I need those eight hours so badly that I’ve kept up this routine into my working life. When my co-workers found out I only take 10 minutes to get ready, they needed more details because they didn’t understand how that was possible. (And yes, I’ll take that as a sign that my clothing matching skills have improved!)
Here’s a breakdown:
Minute One: Put in my contacts
Minute Two: Brush my teeth
Minute Three: Still brushin’
Minute Four: Wash my face
Minute Five: Run a comb through my hair and get dressed
Minute Six: Still getting dressed
Minute Seven: Make my bed (while also still getting dressed)

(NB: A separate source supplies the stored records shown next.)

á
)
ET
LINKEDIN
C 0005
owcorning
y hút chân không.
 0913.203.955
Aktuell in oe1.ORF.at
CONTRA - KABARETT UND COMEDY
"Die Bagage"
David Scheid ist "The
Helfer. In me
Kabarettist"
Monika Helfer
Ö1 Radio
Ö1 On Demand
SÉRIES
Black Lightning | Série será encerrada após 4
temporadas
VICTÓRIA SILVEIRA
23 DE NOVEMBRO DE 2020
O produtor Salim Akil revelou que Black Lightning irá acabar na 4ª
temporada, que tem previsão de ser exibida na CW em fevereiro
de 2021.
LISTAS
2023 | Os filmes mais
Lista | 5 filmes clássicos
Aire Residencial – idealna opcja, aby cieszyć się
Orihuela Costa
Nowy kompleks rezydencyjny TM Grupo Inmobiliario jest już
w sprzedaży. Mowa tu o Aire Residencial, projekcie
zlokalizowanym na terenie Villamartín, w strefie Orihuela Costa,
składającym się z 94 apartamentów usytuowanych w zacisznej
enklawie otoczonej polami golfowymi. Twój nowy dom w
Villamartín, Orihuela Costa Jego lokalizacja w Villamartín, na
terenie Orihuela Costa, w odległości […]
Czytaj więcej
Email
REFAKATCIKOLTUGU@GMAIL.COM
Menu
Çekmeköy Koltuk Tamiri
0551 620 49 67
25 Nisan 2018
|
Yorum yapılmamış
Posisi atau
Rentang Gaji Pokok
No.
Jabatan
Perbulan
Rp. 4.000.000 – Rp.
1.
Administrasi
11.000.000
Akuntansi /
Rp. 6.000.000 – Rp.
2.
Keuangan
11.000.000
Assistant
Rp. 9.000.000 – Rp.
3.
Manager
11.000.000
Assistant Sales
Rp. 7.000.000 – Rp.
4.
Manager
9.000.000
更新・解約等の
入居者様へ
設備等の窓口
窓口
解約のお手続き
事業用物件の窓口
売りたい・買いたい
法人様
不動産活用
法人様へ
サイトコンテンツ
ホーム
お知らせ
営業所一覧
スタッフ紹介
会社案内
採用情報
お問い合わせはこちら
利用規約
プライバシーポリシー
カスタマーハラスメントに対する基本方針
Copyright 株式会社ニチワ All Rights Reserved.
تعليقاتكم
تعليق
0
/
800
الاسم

Minute Eight: Put on my shoes
Minute Nine: Grab my work bag and make sure my lunch is in there
Minute 10: Turn off all the lights, grab my keys, and leave
The reality of all this is that I’ve made a lot of compromises to satisfy my desire to both stay up late and sleep in. I don’t wear make-up or elaborate outfits (and I know that I’m fortunate to have a relaxed company dress code and good skin that makes that decision easier). I also don’t eat breakfast or check my phone.
But I also take advantage of my golden hours by planning ahead the night before. If I decide to pack food to eat at the office, I make it in the evening and throw it in the fridge. If I want to bring along a book for the subway, I pack my backpack before going to sleep. Sometimes, I even lay out my outfit to avoid making a tough decision when I’m half awake.
For a while I always felt weird springing out of bed so late in the day when my co-workers told me they’d been up for hours. Was I doing adulthood wrong?
But getting ready in 10 minutes didn’t make me any less productive or any less good at my job. On the contrary, because I got to sleep more I could be even more energetic and focused when I got to the office.
So, for everyone who wishes they could sleep in more, know that you can! You just might have to make some sacrifices along the way.